Die Glems ändert für kurze Zeit ihren Lauf

Für den Rückbau der Sohlabstürze fließt sie nun durch ein "temporäres Umgehungsgerinne"

(nie) Zwischen Münchingen und Hemmingen bei der Sägmühle fließt die Glems in einem engen Bogen durch das Tal. Über vier Rampen, sogenannte "Sohlabstürze", strömt das Wasser rauschend hinweg. Vor der ersten Rampe staut sich die Glems jedoch so an, dass man beinahe meinen könnte, sie sei ein stehendes Gewässer. Hier sammelt sich viel Schlamm auf dem Grund, während das Wasser bei seinem Weg über die Rampen Erde und Steine mit sich reißt und die Bäume am Ufer unterspült. Für die Lebewesen im Fluss sind diese Sohlabstürze mit ihrer starken Strömung ein unüberwindbares Hindernis.

Dies soll nun anders werden: Die Baumaßnahme für den Rückbau der Sohlabstürze ist in vollem Gange.
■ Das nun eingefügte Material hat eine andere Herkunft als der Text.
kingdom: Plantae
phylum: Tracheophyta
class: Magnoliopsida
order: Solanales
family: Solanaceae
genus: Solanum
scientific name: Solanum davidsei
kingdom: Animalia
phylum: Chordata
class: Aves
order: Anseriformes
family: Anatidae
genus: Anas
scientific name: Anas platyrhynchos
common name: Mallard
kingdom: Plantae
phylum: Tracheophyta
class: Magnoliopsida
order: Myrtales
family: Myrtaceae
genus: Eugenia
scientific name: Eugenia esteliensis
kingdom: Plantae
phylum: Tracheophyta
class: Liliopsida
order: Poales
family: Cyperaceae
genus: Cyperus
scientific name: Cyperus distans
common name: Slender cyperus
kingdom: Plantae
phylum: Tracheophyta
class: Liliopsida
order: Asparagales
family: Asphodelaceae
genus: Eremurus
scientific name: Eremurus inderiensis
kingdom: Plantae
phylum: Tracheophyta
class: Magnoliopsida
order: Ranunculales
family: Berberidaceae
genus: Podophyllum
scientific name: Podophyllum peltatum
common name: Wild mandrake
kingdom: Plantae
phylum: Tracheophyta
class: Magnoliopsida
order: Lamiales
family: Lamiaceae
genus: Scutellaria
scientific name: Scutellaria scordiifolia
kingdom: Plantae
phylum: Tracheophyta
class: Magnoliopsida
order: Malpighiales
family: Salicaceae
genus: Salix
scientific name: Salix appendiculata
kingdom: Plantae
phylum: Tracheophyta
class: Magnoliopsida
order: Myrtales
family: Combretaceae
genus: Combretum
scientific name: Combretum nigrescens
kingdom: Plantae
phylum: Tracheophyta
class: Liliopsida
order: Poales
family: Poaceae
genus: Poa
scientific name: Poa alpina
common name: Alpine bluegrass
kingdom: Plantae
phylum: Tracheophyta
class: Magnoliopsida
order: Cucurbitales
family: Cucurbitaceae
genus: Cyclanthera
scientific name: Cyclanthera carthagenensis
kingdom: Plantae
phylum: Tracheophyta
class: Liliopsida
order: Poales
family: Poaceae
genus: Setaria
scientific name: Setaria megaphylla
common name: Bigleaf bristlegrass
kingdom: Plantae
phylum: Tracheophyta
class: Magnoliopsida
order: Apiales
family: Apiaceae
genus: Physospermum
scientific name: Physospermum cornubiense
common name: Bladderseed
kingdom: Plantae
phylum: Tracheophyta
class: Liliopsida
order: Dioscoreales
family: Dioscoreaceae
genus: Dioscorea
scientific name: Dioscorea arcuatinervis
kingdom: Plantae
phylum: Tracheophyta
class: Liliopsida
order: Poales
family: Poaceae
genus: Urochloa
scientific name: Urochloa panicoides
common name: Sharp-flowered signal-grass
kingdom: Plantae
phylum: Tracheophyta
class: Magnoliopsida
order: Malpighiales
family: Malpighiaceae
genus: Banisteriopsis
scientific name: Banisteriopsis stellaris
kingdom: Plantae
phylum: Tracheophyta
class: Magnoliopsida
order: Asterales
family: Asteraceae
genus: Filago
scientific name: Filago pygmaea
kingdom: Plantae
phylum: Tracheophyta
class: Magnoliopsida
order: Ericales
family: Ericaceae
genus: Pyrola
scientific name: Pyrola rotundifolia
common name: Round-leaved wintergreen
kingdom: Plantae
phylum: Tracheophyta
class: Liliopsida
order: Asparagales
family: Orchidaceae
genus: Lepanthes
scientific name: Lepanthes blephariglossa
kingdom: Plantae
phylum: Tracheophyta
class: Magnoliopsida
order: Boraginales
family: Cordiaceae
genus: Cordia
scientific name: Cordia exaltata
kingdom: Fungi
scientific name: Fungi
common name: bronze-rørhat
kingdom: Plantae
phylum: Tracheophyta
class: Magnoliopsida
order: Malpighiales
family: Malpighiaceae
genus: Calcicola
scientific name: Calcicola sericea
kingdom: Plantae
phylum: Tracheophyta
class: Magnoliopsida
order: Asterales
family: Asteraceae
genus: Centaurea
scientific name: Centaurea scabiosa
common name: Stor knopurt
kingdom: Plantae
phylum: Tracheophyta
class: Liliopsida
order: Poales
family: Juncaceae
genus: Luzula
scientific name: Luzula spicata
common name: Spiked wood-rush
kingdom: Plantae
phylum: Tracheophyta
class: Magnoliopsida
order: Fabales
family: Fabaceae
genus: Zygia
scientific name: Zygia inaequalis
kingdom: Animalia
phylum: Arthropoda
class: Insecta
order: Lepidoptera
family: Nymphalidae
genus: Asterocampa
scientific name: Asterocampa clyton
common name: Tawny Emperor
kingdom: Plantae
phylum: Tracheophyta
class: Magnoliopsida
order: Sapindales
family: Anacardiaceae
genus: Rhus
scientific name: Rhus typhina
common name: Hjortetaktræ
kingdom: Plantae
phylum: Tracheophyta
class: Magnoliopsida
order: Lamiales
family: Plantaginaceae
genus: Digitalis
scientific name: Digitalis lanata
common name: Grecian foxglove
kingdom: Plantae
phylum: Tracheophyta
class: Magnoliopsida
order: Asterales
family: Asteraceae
Das interkommunale Naturschutzprojekt von Korntal-Münchingen und Hemmingen soll "raue Rampen" entstehen lassen, die die Durchgängigkeit des Flussbettes für Gewässerlebewesen wieder möglich machen. Beide Kommunen sind Teilnehmer im sogenannten "Entwicklungs- und Erprobungsvorhaben Glems" (E&E - Programm) und erhalten einen Zuschuss von 50 % zu den reinen Baukosten von ca. 50.000 €.

Während der Bauarbeiten fließt die Glems durch ein "temporäres Umgehungsgerinne", ein künstliches Flußbett. Nur so können die Rampen zurückgebaut und die Böschungen zum Hochwasserschutz ingenieur-biologisch befestigt werden.

Vor kurzem wurde das künstliche Flußbett ausgehoben...
Vor kurzem wurde das künstliche Flußbett ausgehoben...

... hier nimmt die Glems bereits ihre "Abkürzung"...
... hier nimmt die Glems bereits ihre "Abkürzung"...

... und mündet schließlich wieder in ihr eigentliches Flußbett ein.
... und mündet schließlich wieder in ihr eigentliches Flußbett ein.

Der jetzige Zustand entstand übrigens in den 70er Jahren. Nachdem der Mühlkanal außer Betrieb genommen und wieder zugeschüttet wurde, fügte man Sohlabstürze ein, um das vorhandene Gefälle zu überwinden.
Heute weiß man jedoch, dass diese Rampen einen Rückstau erzeugen und damit aus gewässer-ökologischer Sicht von Nachteil sind. Nachdem in den vergangenen Jahren der Schadstoffeintrag durch den Bau von Kläranlagen verringert wurde, soll nun auch die Selbstreinigungskraft und die Gewässerstruktur verbessert werden, damit die vormals stark verschmutzte Glems wieder eine hohe Gewässergüte erreicht.

Wenn das Wetter sonnig bleibt, und die nächsten Wochen keinen starken Regen oder gar Hochwasser mit sich bringen, kann die Glems voraussichtlich bereits Ende März in ihr altes Bett zurückkehren.